Тынянов не изолирует историю павловского времени от предшествующей истории. Связи с царствованием Екатерины подчеркнуты, а враждебность к матери мотивирована только незаконностью ее вступления на престол. Павловское пятилетие - не случайная, а наиболее характерная глава в летописях всякого самовластия, и поэтому царствование Павла не изолировано от русской и европейской истории, от прошлого и будущего. Иван IV назван в рассказе как параллель. И это важно: значит, есть в истории страны и народа нечто, что его породило. И если в прошлом был Иван IV, то в будущем может быть Павел I. С Европой Тынянов связывает Павла упоминанием о французской революции. О Франции Павлу напоминают подарки казненных Людовика XVI и Марии-Антуанетты - фонари и часы. Напоминание сделано локальной метафорой: "А над головой качался французский висельник, фонарь". Фонари Павел Петрович избегал зажигать, а часы не заводились.
Он жил в обществе, в котором нарушение закона было повседневным явлением, было нормой. Его мать стала императрицей, убив своего мужа, его отца. Мать хотела лишить его, своего сына, престола. Он соприкоснулся с такой острой формой нарушения закона, как убийство и Захват престола силой. Он думает о законности, все время представляя свою возможную участь. И хотя Тынянов говорит, что Павел "не боялся ни жены, ни старших сыновей, из которых каждый, вспомнив пример веселой бабушки и свекрови, мог его заколоть вилкою и сесть на престол", но вряд ли он действительно не боялся жены и старших сыновей: он уговаривал себя, что не боится. Он храбрился. Он жил в годы, когда революция обезглавила законного монарха, его мать незаконно захватила престол, сам же он был за многие годы единственным законным самодержцем. Законность его самодержавия Тынянов подчеркивает, и всегда так, что это кажется мнением самого Павла.

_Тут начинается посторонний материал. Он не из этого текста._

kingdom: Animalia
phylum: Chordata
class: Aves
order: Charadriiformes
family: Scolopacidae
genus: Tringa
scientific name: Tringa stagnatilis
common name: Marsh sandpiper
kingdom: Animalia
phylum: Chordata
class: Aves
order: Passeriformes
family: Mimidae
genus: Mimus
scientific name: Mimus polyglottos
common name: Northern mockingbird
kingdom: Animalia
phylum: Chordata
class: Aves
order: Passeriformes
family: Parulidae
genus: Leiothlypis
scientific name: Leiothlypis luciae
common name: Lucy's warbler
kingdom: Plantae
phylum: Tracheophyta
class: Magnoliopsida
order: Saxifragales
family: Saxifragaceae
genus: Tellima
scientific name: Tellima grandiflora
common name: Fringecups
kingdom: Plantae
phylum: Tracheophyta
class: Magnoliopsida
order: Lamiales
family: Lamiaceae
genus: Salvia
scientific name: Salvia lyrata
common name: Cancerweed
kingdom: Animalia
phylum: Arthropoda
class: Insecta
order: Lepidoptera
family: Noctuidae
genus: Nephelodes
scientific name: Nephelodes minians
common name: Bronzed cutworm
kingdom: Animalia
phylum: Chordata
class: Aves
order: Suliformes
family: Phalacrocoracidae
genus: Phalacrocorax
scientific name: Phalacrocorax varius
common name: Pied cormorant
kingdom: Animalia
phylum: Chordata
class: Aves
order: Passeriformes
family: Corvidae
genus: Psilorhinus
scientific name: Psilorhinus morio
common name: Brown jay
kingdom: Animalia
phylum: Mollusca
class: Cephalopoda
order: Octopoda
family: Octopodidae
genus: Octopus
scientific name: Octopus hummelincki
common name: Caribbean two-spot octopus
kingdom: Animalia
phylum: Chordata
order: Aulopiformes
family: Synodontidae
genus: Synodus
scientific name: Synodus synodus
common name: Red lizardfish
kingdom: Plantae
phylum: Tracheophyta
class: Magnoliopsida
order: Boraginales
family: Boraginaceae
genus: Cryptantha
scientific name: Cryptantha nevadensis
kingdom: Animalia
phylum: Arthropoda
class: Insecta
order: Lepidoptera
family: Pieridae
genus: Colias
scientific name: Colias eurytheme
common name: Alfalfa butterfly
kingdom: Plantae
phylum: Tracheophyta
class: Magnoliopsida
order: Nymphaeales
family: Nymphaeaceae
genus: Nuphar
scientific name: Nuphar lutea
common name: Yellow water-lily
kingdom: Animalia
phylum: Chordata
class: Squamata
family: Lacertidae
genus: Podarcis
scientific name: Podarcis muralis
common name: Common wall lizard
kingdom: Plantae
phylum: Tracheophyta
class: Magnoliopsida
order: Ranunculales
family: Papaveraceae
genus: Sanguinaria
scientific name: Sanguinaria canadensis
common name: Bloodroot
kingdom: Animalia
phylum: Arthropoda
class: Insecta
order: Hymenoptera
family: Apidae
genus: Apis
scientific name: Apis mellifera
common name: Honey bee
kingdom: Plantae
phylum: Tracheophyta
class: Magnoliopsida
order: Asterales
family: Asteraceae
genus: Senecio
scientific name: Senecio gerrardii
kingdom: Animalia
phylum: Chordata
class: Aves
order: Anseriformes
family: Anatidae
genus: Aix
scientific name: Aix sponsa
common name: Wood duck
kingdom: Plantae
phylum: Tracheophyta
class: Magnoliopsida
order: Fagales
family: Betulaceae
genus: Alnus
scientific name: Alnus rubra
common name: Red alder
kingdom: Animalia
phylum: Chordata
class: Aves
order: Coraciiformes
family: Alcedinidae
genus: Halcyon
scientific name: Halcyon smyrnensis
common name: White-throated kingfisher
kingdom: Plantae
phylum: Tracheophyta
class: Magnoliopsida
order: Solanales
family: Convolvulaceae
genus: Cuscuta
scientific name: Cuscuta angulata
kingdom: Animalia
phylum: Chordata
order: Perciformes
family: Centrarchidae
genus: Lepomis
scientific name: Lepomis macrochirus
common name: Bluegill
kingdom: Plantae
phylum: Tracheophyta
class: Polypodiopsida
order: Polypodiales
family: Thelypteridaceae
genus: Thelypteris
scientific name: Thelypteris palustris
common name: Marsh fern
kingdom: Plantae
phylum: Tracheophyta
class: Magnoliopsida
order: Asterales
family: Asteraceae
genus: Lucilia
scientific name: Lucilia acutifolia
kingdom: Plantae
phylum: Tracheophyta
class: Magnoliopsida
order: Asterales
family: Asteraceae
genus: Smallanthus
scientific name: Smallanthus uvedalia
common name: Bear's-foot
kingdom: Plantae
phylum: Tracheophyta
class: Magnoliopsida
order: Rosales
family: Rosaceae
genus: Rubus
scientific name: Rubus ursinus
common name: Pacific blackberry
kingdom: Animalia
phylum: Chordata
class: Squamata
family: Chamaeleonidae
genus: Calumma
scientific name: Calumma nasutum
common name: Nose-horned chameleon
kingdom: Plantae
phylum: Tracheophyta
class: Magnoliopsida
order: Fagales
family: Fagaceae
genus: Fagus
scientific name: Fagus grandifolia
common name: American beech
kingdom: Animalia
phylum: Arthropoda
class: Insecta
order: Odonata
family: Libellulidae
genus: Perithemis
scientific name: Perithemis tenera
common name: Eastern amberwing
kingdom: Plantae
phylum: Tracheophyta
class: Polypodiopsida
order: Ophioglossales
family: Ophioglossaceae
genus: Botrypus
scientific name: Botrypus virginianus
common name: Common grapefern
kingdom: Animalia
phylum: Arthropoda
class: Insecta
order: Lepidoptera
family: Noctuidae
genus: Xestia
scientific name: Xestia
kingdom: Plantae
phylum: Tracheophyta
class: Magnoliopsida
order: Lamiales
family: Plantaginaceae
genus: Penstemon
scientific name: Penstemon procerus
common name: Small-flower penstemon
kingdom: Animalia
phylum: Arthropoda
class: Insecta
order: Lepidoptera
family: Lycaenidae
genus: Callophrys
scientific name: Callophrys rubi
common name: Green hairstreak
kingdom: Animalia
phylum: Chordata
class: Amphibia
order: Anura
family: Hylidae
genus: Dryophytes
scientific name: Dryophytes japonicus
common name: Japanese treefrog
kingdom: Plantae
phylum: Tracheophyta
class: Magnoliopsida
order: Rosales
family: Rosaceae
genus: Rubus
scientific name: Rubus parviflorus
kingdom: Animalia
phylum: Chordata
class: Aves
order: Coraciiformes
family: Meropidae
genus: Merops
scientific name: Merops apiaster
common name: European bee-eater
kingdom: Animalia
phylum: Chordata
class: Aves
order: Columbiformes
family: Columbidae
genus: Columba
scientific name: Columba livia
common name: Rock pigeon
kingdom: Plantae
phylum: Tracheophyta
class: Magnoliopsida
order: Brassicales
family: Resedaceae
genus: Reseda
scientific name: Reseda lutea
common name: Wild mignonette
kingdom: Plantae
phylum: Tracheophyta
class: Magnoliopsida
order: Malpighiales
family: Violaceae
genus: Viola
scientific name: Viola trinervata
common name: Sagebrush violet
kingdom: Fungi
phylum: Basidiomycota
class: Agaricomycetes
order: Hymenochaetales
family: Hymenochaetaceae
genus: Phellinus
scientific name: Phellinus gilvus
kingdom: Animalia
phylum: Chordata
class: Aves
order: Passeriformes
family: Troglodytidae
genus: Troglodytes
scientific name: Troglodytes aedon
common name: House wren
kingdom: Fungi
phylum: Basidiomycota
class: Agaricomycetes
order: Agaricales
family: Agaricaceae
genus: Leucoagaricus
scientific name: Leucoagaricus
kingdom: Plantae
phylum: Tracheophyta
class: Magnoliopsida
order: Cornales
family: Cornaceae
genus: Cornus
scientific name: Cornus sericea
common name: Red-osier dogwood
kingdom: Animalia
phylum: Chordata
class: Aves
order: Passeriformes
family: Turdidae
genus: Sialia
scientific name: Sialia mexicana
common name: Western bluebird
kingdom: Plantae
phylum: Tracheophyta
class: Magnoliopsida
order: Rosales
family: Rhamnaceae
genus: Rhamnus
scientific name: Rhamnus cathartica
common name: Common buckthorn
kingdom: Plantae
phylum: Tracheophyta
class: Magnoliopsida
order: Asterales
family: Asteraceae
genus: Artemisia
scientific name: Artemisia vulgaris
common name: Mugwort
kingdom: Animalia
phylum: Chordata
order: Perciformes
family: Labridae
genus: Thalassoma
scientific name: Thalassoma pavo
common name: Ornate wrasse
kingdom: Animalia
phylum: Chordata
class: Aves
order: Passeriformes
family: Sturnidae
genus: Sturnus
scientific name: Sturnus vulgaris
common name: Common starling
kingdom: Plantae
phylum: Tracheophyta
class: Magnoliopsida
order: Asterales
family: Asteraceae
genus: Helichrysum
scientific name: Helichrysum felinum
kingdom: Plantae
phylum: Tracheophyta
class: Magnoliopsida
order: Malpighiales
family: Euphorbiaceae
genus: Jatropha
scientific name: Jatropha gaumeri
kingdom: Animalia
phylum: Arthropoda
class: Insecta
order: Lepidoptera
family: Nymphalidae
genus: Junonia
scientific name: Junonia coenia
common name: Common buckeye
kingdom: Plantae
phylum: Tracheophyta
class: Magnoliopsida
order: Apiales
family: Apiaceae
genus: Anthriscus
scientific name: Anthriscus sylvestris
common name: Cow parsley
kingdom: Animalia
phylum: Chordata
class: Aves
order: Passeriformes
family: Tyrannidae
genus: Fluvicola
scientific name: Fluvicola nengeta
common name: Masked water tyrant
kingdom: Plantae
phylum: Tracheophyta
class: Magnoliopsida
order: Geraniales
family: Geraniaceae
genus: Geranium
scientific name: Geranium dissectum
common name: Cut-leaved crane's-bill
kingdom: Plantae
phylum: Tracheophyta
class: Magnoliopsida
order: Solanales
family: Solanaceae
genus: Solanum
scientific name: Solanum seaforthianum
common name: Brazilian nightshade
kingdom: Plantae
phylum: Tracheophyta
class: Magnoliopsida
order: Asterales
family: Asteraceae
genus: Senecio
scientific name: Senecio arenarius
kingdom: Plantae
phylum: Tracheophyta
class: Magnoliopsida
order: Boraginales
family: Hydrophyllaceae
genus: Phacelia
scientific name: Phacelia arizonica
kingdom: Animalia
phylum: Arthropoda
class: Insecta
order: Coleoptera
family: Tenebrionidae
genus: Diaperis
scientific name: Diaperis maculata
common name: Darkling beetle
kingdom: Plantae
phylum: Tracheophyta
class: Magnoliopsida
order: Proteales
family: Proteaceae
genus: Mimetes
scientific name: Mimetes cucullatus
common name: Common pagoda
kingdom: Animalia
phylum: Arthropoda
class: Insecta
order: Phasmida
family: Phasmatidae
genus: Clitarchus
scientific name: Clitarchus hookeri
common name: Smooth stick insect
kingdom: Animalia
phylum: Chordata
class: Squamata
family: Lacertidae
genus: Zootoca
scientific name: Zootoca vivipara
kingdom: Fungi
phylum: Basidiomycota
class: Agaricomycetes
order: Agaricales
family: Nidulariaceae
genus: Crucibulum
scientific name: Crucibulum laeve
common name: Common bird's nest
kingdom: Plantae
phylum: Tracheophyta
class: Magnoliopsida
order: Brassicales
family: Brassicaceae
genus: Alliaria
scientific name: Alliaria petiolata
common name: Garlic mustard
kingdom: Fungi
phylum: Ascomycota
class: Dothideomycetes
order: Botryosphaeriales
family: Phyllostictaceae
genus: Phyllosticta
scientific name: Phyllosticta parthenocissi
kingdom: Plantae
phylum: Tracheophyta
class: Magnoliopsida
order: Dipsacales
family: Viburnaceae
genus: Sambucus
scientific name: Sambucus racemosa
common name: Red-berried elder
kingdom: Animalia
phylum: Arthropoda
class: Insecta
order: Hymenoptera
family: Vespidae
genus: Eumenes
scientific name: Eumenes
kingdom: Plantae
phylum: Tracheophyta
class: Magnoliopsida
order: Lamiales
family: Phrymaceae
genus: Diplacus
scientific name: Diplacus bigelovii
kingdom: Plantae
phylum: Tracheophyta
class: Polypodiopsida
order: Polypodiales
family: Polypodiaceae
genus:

Из этого чувства законности и вырастает стремление к порядку, правильности и регламентации. И все в империи оказывается подчиненным субординации, иерархии, номеру и числу. И поэтому ошибки быть не может, и если в приказе сказано, что подпоручик существует, значит, он существует, а если сказано, что поручик мертв, значит, он мертв.
В павловское царствование впервые с такой отчетливостью было понято, что людьми, затянутыми в форму различных ведомств, выстроенными по чинам, систематически наказываемыми и методически награждаемыми, командовать гораздо легче и проще, чем расползающимися по все стороны личностями, не желающими вскакивать по свистку, думать по распоряжению, безоговорочно подчиняться приказу и склонными вступать в пререкания.
"Царствование Павла доказывает одно: что и в просвещенные времена могут родиться Калигулы. Русские защитники Самовластия в том несогласны и принимают славную шутку г-жи де Сталь за основание нашей конституции: En Russie le gouvemement est im despotisme mitige par la strangulation" (Правление в России есть самовластие, ограниченное удавкою)*.
* А. С. Пушкин. Полное собрание сочинений, т. 11, 1949, стр. 17.
Тынянов, несомненно, соглашался с пушкинским пониманием павловского царствования и в своей важнейшей теме - взаимоотношения государства и личности - часто обращался к павловской империи, потому что она была самым характерным и самым полным, самым типичным и самым трагическим периодом русской истории. Она была еще более трагична, чем подернутые пожаром и дымом кровавые годы Иоанна, потому что она была еще более бессмысленна. Она была так важна и так настораживающе многозначительна, потому что кровь, пытки и казни, растления и расстрелы, виселицы и высылки, дыба и дым сжигаемых книг всей дореволюционной истории обрели в ней источник, корень, опору и прецедент.